Après la banquise de La marche de l’empereur et le massif du Jura pour Le renard et l’enfant, Luc Jacquet poursuit sa migration depuis les contrées froides vers des terres plus chaudes en plaçant son nouveau film au plus profond d’une forêt équatoriale du Gabon. Le cinéaste derrière sa caméra, et nous devant l’écran, nous y enfonçons sur l’invitation du botaniste Francis Hallé, qui a consacré sa vie à l’étude de ces écosystèmes si spécifiques, et d’une richesse extraordinaire. Régulièrement présent à l’écran, Hallé sert d’unique point de repère humain au sein d’un monde qui n’entretient aucune interaction avec notre espèce – hormis lorsque nous venons le détruire à coups de bulldozers. Ce monde sans l’homme, Il était une forêt le respecte scrupuleusement comme tel, et rend la présence humaine la plus effacée possible : Hallé ne bouge pas, ne parle pas (sa voix est off), ne touche à rien mais se contente d’observer, et d’admirer. Il est l’intermédiaire faisant le lien entre nous et eux, les arbres et leurs multiples affidés.
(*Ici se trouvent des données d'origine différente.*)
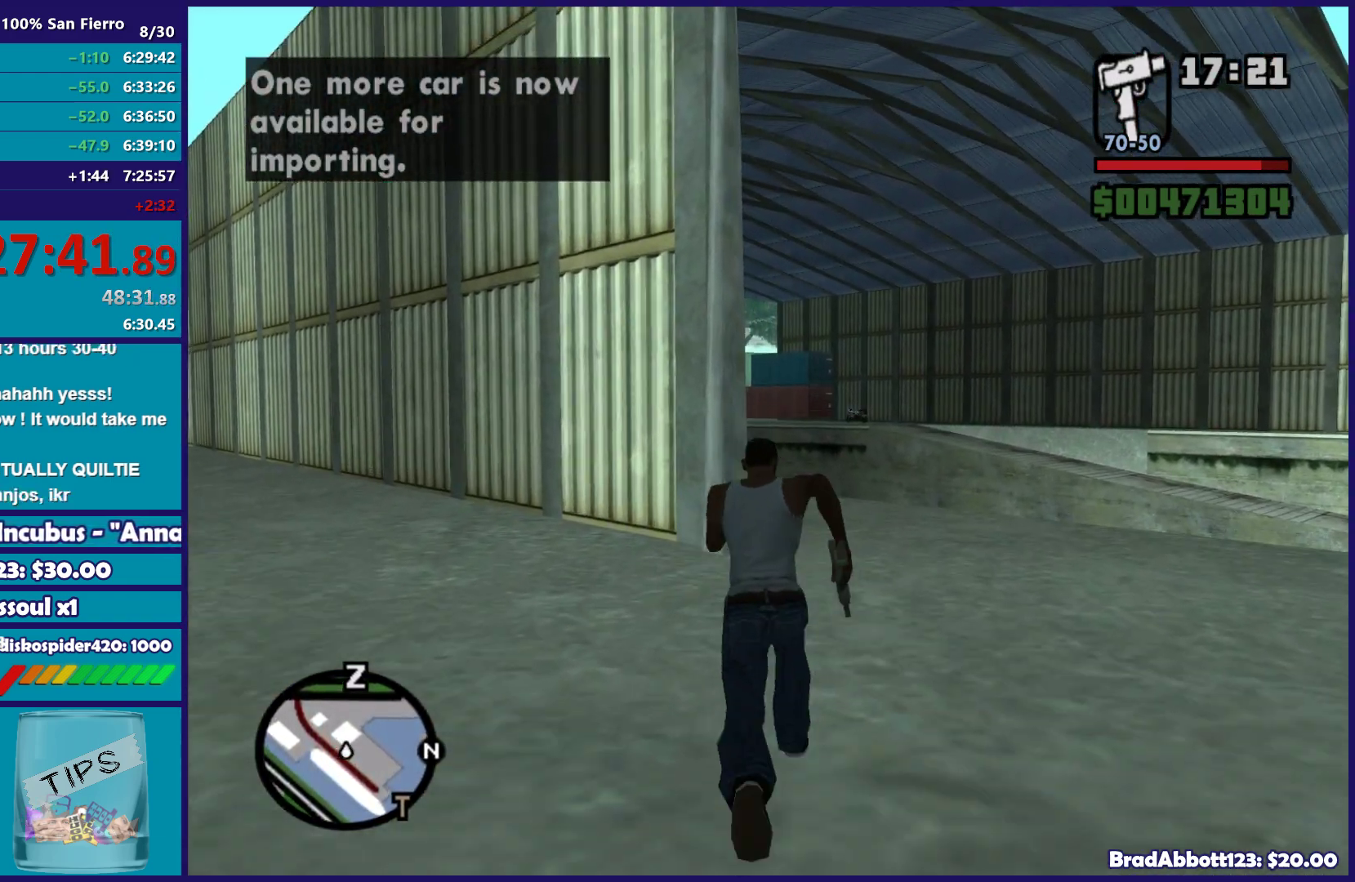
{"buttons": ["A"], "left_stick": "up", "right_stick": "center", "button_events": [[67, "A", "down"], [183, "A", "up"], [283, "A", "down"], [383, "A", "up"], [500, "A", "down"]]}
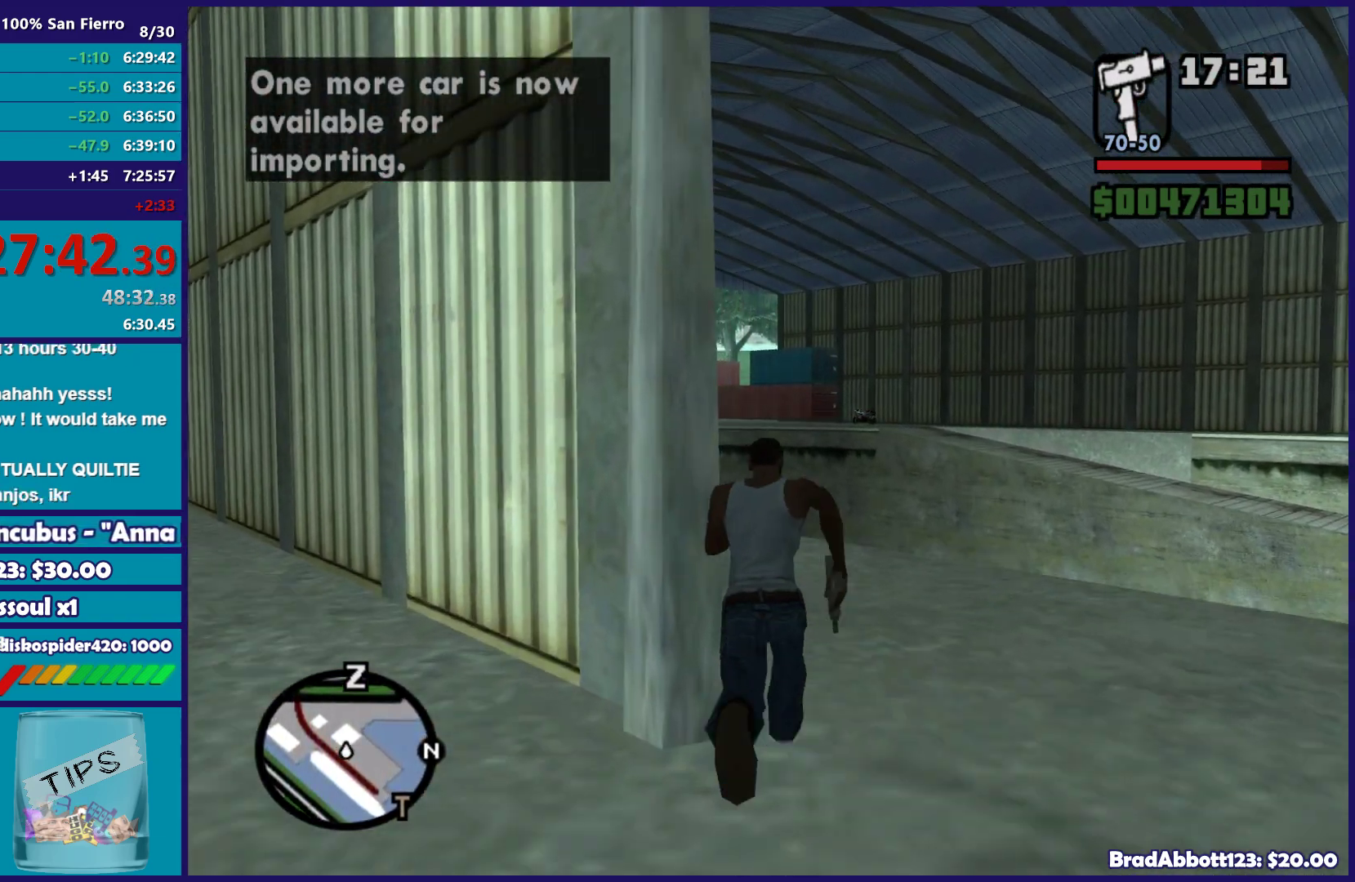
{"buttons": ["A"], "left_stick": "up-left", "right_stick": "center", "button_events": [[100, "A", "up"], [200, "A", "down"], [300, "A", "up"], [417, "A", "down"]]}
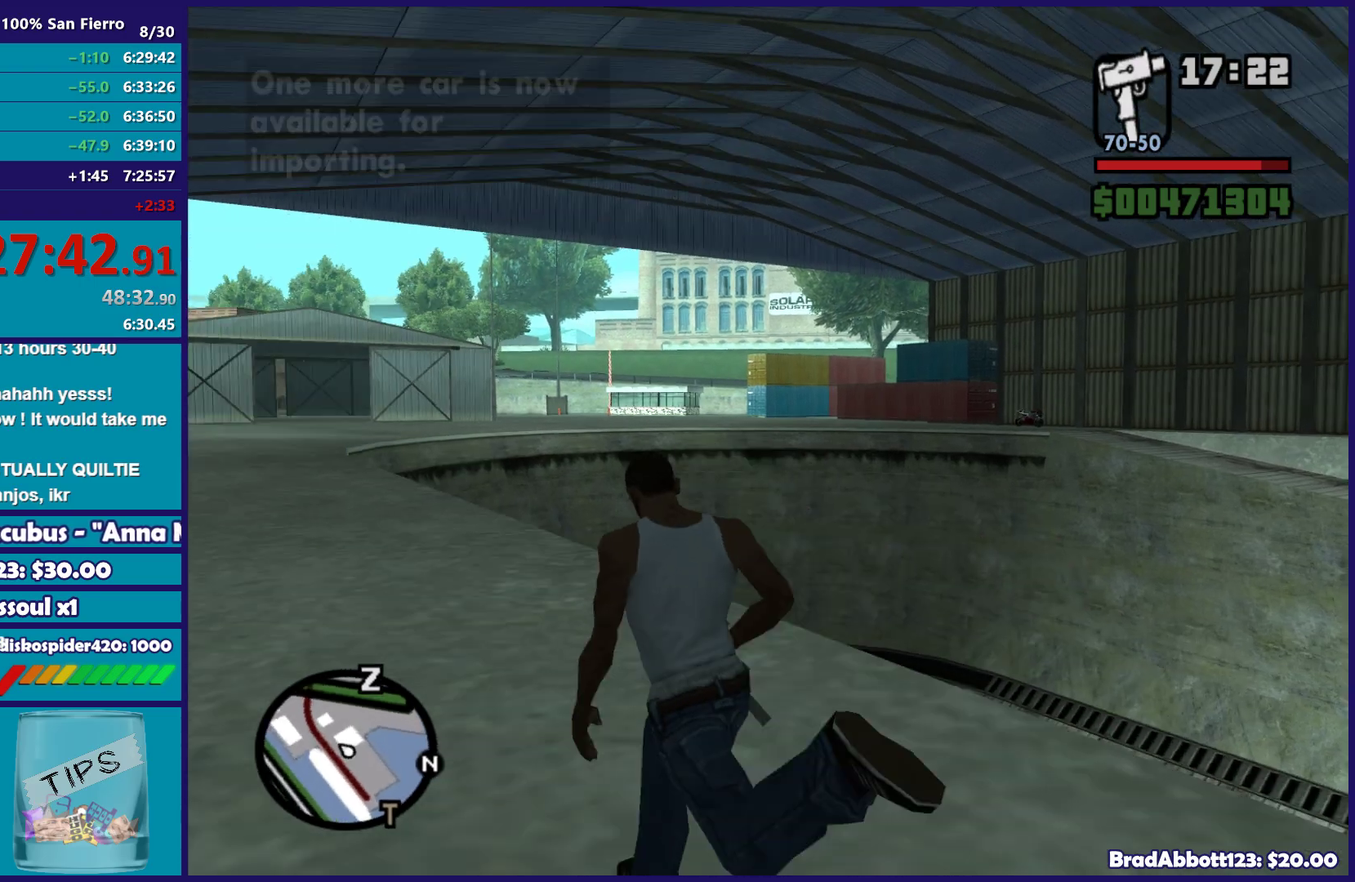
{"buttons": [], "left_stick": "up", "right_stick": "center", "button_events": [[17, "A", "up"], [133, "A", "down"], [250, "A", "up"], [367, "A", "down"], [450, "A", "up"]]}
Il était une forêt comporte cette très belle phrase, « si les hommes sont les maîtres de l’espace, les arbres eux sont les maîtres du temps ». La distinction est encore plus marquée lorsque l’on prend en considération le cinéma des hommes, art où le contrôle de l’espace est total et où le temps est un condensé de celui que nous expérimentons en réalité – lequel est déjà ridiculement éphémère par rapport aux siècles qu’accumulent les arbres. La tâche qui incombe à Jacquet consiste pour l’essentiel en un travail de traduction, du temps vers l’espace ; afin d’exprimer en nos termes, visuels, de cinéma, les rouages qui entretiennent la vie de la forêt, et qui prennent place dans un cadre temporel. Il était une forêt intègre ainsi une dose conséquente d’images de synthèse, d’exécution pas toujours heureuse car inégale mais dont la raison d’être n’est jamais mise à mal. En compagnie d’autres options moins voyantes (montage pour accélérer le temps, déplacements en différents endroits de la forêt pour être témoin de plus d’événements, ce qui revient à comprimer le temps), ces images virtuelles facilitent notre perception du réel et rendent possible notre compréhension en soixante-quinze minutes de phénomènes s’étalant sur sept cent ans.
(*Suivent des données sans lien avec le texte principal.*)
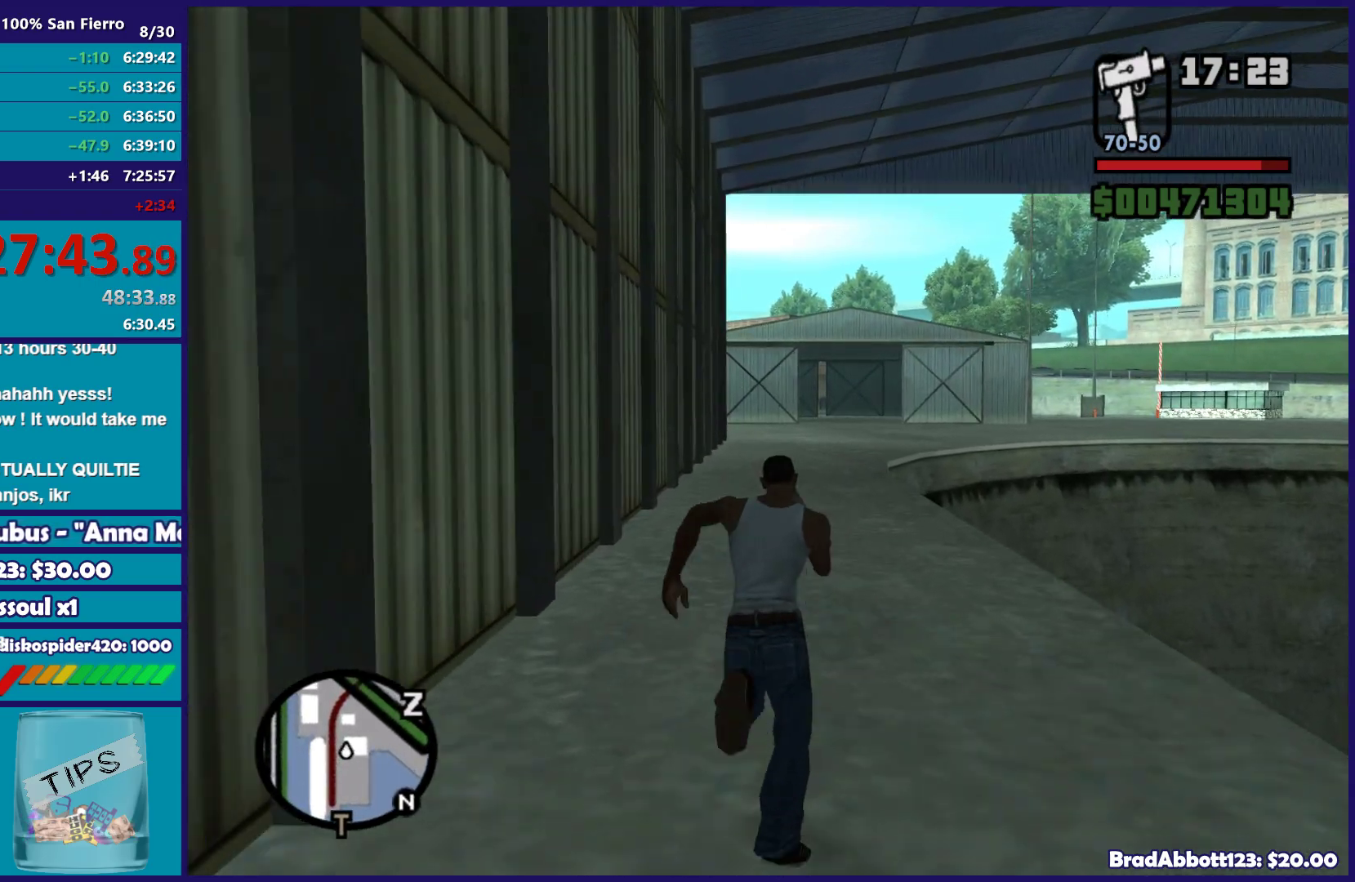
{"buttons": [], "left_stick": "up", "right_stick": "center", "button_events": [[83, "A", "up"], [217, "A", "down"], [283, "A", "up"], [383, "A", "down"], [483, "A", "up"]]}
Ainsi, les images d’Il était une forêt associent à leur beauté une intelligence tout aussi grande. Cette symphonie de visions – toujours superbes, souvent à couper le souffle – nous fait saisir comment un écosystème se perpétue et se régénère par les actions combinées de tous ses éléments. Du plus petit au plus grand, tous jouent leur rôle dans une partition qui les dépasse sans pour autant pouvoir se passer du moindre de ces éléments ; qui fait de ces rivaux au quotidien des pairs sur le long terme. Sur ce sujet foisonnant, abordé sans viser une impossible exhaustivité mais avec un parfait mélange de sérieux et de passion, la combinaison des textes de Hallé et des images de Jacquet aboutit à un propos joliment didactique. Le pari de nous faire changer de perspective est pleinement réussi, et contiendra forcément une poignée de choses venant en prime enrichir vos connaissances. Pour ma part, le fait que les arbres parviennent à provoquer la pluie ou à « appeler » les animaux ; et puis la découverte de cette ordure de première classe qu’est le figuier étrangleur.